Sunandi is summoned to a meeting with General Niyes, who shows her something shocking, and relates to her the strange events of the past few years. He tells her that war is imminent and that she must carry the news back to Kisua as soon and as stealthily as possible. He warns her that her life may be in danger, and the sooner she and her servant Lin leave the better.

That night, however, an unexpected presence turns up in her room—a Gatherer and his apprentice, whose purpose is to send her to Ina-Karekh. Sunandi makes Ehiru see that his so-called commission is nothing less than assassination, sowing seeds of doubt in his mind. When he becomes convinced that she is telling the truth, and that politics are at play here, he realizes he must keep her safe for the sake of all.

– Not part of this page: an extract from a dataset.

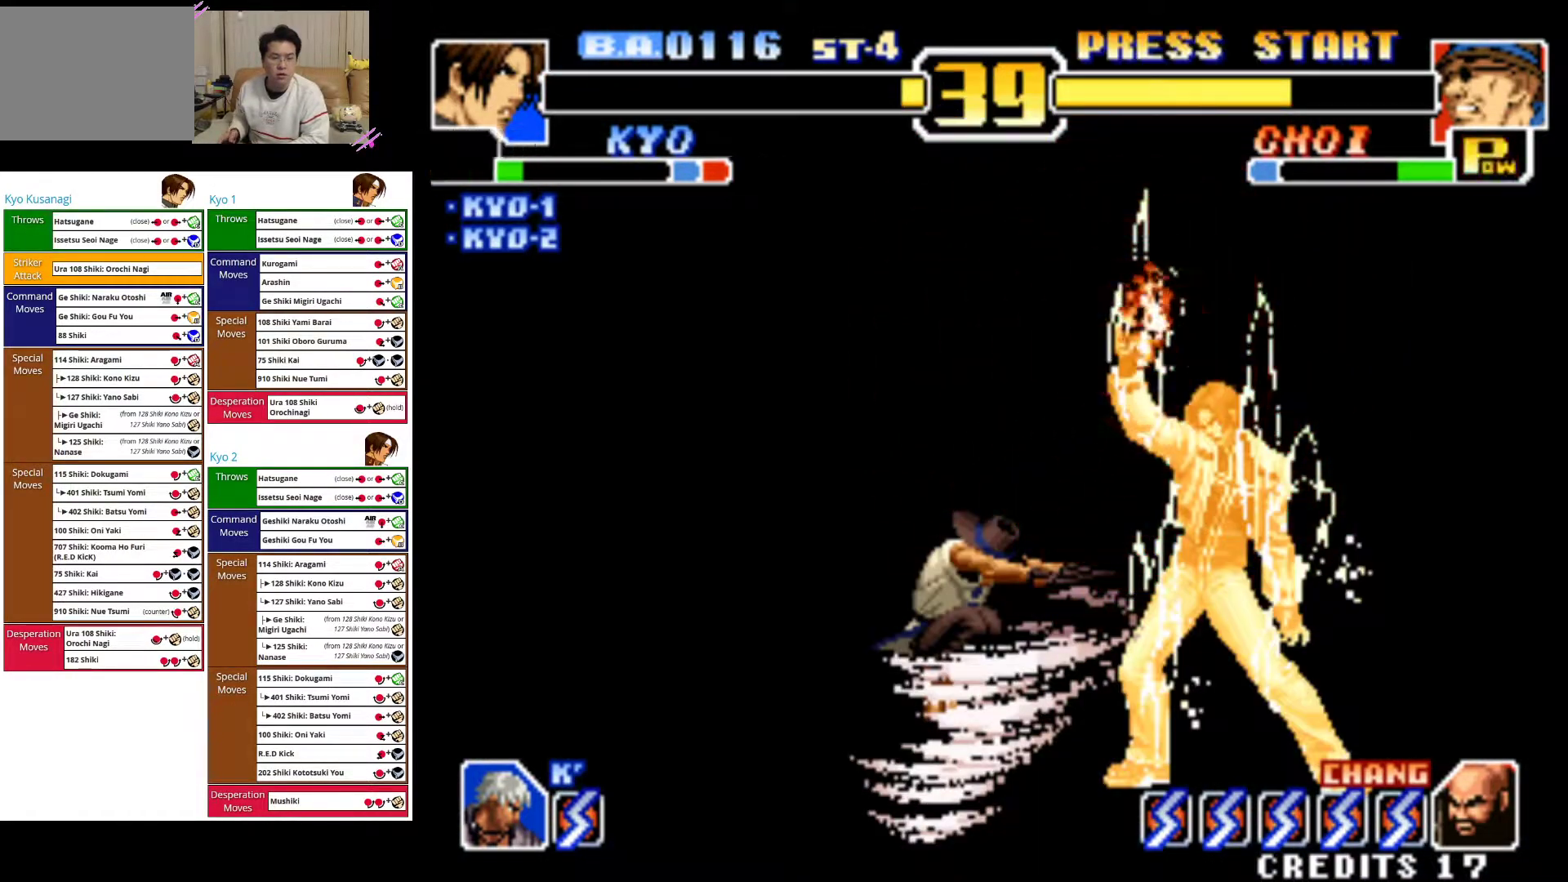
{"buttons": ["CROSS"], "left_stick": "center", "events": [[117, "CIRCLE", "down"], [300, "CIRCLE", "up"], [417, "CROSS", "down"]]}
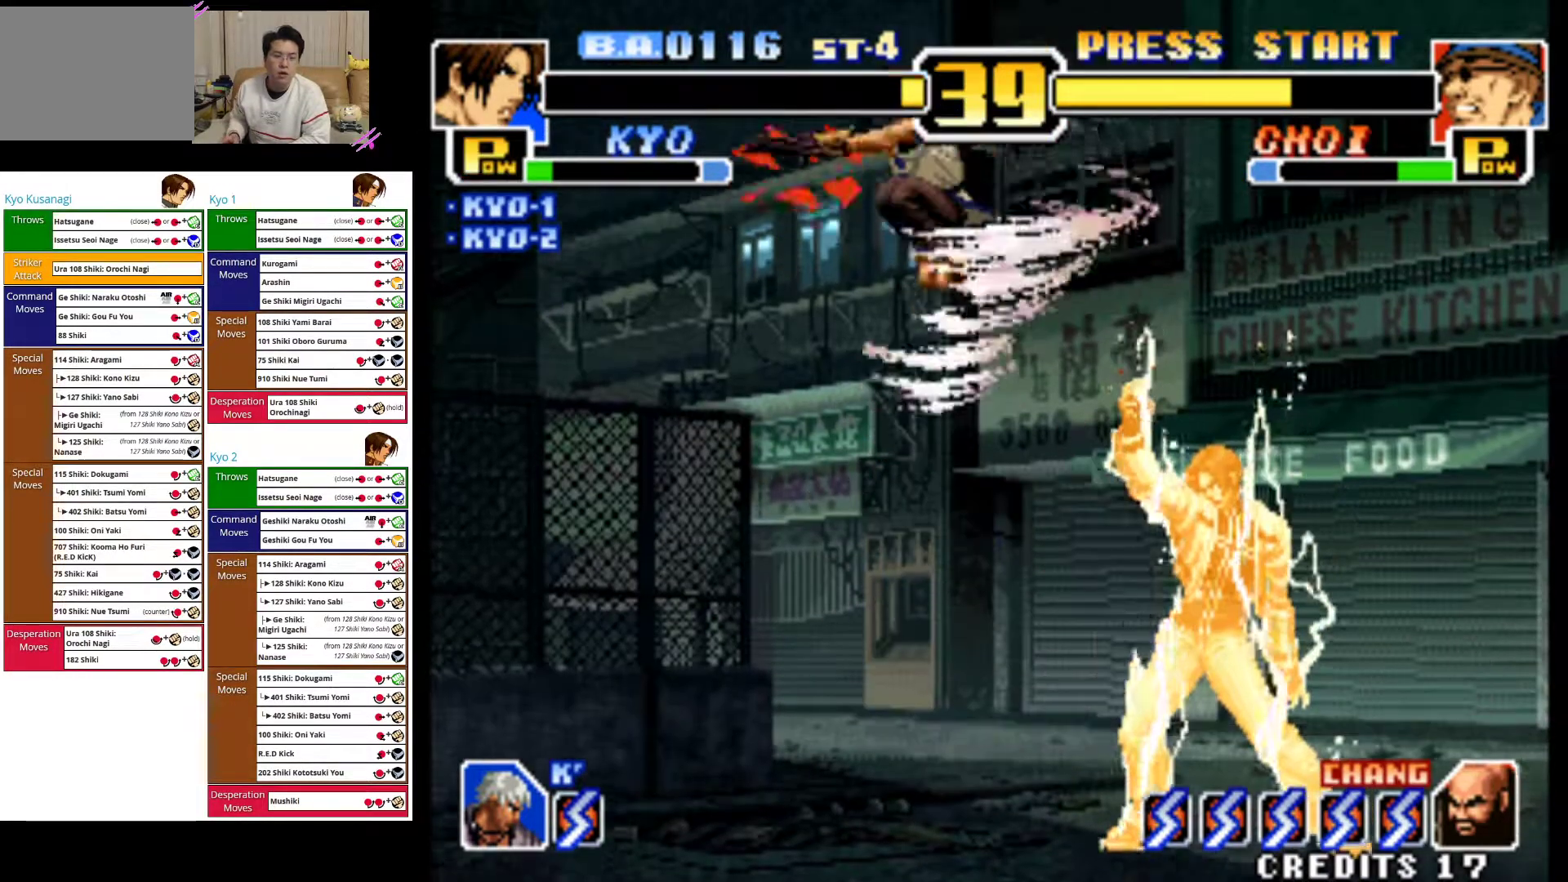
{"buttons": [], "left_stick": "center", "events": [[450, "CROSS", "up"]]}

This book was recommended to me by my daughter-in-law, and I am so glad she told me about it! N.K. Jemisin weaves a fascinating world, a unique world, with many strange concepts and many people. At first, I was focused on remembering who was who and stumbling over the strange words and ideas, but suddenly I found myself very immersed in the story and the names became real people to me, and I realized I was hooked.

Ehiru is a very conflicted man, whose beliefs are crumbling around him, barely able to hang on, if not for the love and support of Nijiri. Nijiri is wise beyond his years, and it’s hard not to like him, as well as Sunandi. The author modeled much of the belief system and the countries in her novel after those of ancient Egypt, while also drawing on Freud and Jung. The concept of easing people into death seems meant to be a loving form of euthanasia, but obviously there is much room for abuse in such a system.

At the heart of this story is a tale as old as time itself—power and greed, the eternal struggle between right and wrong, life and death,  recognizing what is right and finding the strength and courage to do what must be done. I loved these people so much that I hated to see the book end. Good thing there are two more, even though the first one is filled with a fair amount of heartbreak. I will have to look for more of Jemisin’s books after I finish this trilogy. She is an awesome writer.